The bottom line is, government is too big. It spends too much, taxes too heavily, and borrows too much. For a long time, the country has been trending more and more in the direction of increasing political paternalism. Some people argue, when it is proposed to reduce the size and scope of government in our society, that this is breaking some supposed “social contract” between government and “the people.”

The only workable “social contract” for a free society is the one outlined by the American Founding Fathers in the Declaration of Independence and formalized in the Constitution of the United States. This is a social contract that recognizes that all men are created equal, with governmental privileges and favors for none, and which expects government to respect and secure each individual’s right to his life, liberty, and honestly acquired property.

The reform agenda for deficit and debt reduction, therefore, must start from that premise and have as its target a radical “downsizing” of government. That policy should plan to reduce government spending across the board in every line item of the federal budget by 10 to 15 percent each year until government has been reduced in size and scope to a level and a degree that resembles, once again, the Founding Father’s conception of a free and limited government.

A first step in this fiscal reform is to not increase the national debt limit. The government should begin, now, living within its means – that is, the taxes currently collected by the Treasury. In spite of some of the rhetoric in the media, the U.S. need not run the risk of defaulting or losing its international financial credit rating. Any and all interest payments or maturing debt can be paid for out of tax receipts. What will have to be reduced are other expenditures of the government.

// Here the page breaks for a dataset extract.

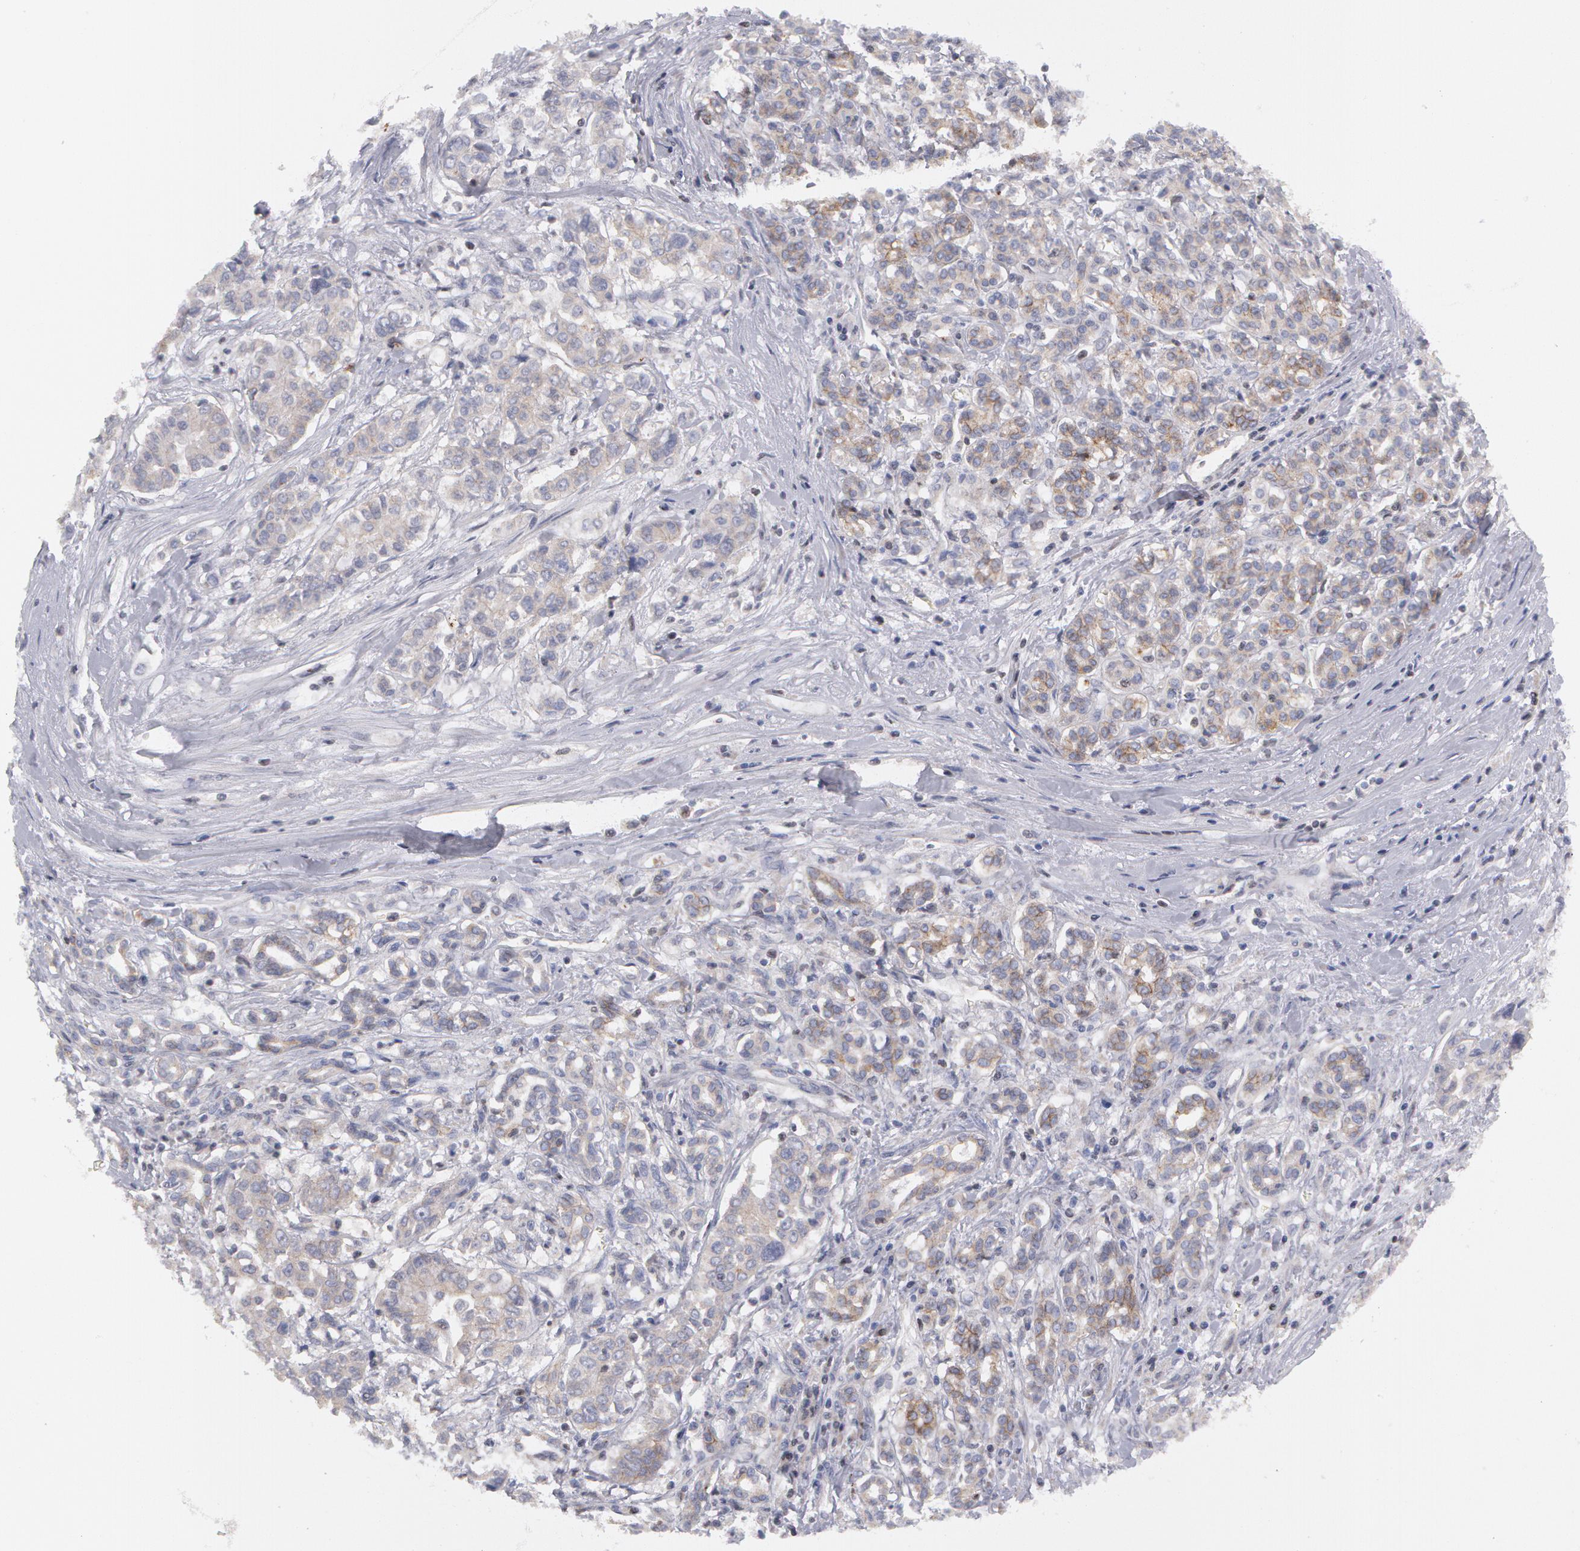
{"staining": {"intensity": "weak", "quantity": "25%-75%", "location": "cytoplasmic/membranous"}, "tissue": "pancreatic cancer", "cell_type": "Tumor cells", "image_type": "cancer", "snomed": [{"axis": "morphology", "description": "Adenocarcinoma, NOS"}, {"axis": "topography", "description": "Pancreas"}], "caption": "Pancreatic cancer stained with DAB (3,3'-diaminobenzidine) immunohistochemistry displays low levels of weak cytoplasmic/membranous expression in about 25%-75% of tumor cells.", "gene": "ERBB2", "patient": {"sex": "female", "age": 52}}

But the required reductions and cuts in various existing programs should be considered as the necessary “wake-up call” for everyone in America that we have been living far beyond our means. And as we begin living within those means, priorities will have to be made and trade-offs will have to be accepted as part of the transition to a smaller and more constitutionally limited government.

In addition, the power of monetary discretion must be taken out of the hands of the Federal Reserve. The fact is, central banking is a form of monetary central planning under which it is left in the hands of the members of the Board of Governors of the Federal Reserve to “plan” the quantity of money in the economy, influence the value or purchasing power of the monetary unit, and manipulate interest rates in the loan markets.

The monetary central planners who run the Federal Reserve have no more or greater knowledge, wisdom or ability that those central planners in the old Soviet Union. The periodic recurrence of the boom and bust of the business cycle demonstrates that there is no way for them to get it right – in spite of them saying, again and again, that “next time” they will get it right.

It is what the Nobel Prize-winning, Austrian economist, Friedrich A. Hayek, once called a highly misplaced “pretense of knowledge.” That is why in a wide agenda for reform, the goal should be to move towards a market-based monetary system, the first step in such an institutional change being a commodity-backed monetary order such as a gold standard.

And in the longer-run serious consideration must be given the possibilities of a monetary system completely privatized and competitive, without government control, management, or supervision.

The budgetary and fiscal crisis right now has made many political issues far clearer in people’s minds. The debt dilemma is a challenge and an opportunity to set America on a freer and potentially more prosperous track, if the reality of the situation is looked at foursquare in the eye.

Otherwise, dangerous, destabilizing, and damaging monetary and fiscal times may be ahead.